▶ **Your instructions**
This task calls for copying every line of the records that includes the word "with".

▶ **Exercise material**
────────────────────
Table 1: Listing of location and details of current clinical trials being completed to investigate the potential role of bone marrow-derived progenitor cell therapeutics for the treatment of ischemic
────────────────────
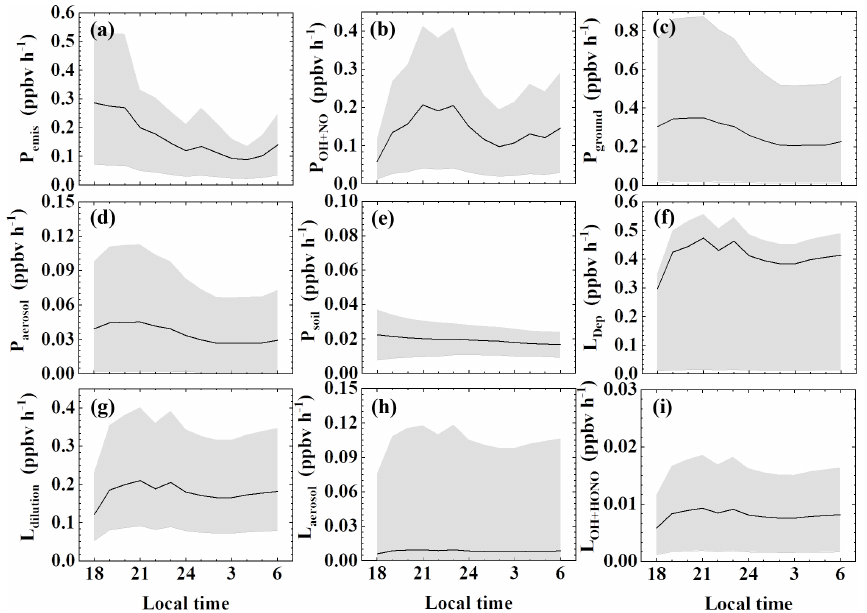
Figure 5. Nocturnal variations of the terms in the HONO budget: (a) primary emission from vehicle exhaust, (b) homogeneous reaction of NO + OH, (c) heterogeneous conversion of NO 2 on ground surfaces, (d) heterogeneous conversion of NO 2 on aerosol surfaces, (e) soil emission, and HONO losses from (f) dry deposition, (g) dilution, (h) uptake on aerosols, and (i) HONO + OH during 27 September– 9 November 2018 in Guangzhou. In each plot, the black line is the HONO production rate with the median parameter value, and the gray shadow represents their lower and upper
────────────────────
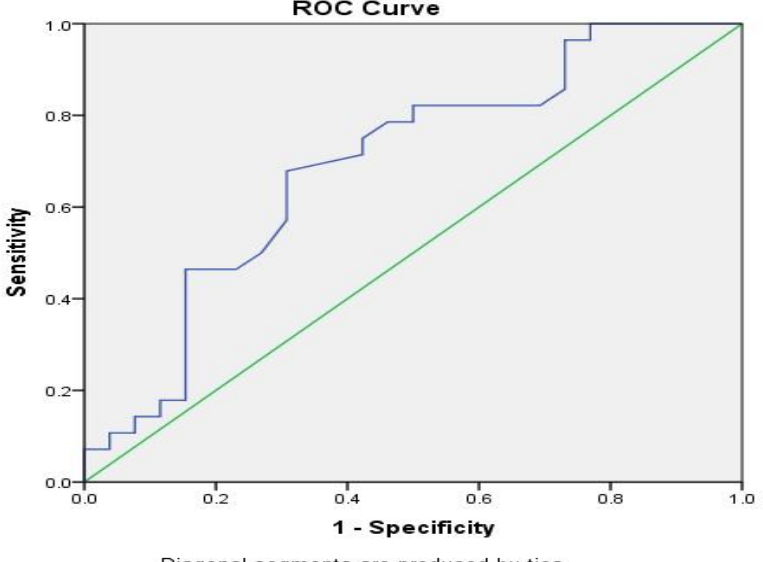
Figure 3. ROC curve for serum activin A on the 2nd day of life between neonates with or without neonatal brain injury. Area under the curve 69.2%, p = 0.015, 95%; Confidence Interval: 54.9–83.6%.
────────────────────
▶ **Result for this task**
Figure 5. Nocturnal variations of the terms in the HONO budget: (a) primary emission from vehicle exhaust, (b) homogeneous reaction of NO + OH, (c) heterogeneous conversion of NO 2 on ground surfaces, (d) heterogeneous conversion of NO 2 on aerosol surfaces, (e) soil emission, and HONO losses from (f) dry deposition, (g) dilution, (h) uptake on aerosols, and (i) HONO + OH during 27 September– 9 November 2018 in Guangzhou. In each plot, the black line is the HONO production rate with the median parameter value, and the gray shadow represents their lower and upper
Figure 3. ROC curve for serum activin A on the 2nd day of life between neonates with or without neonatal brain injury. Area under the curve 69.2%, p = 0.015, 95%; Confidence Interval: 54.9–83.6%.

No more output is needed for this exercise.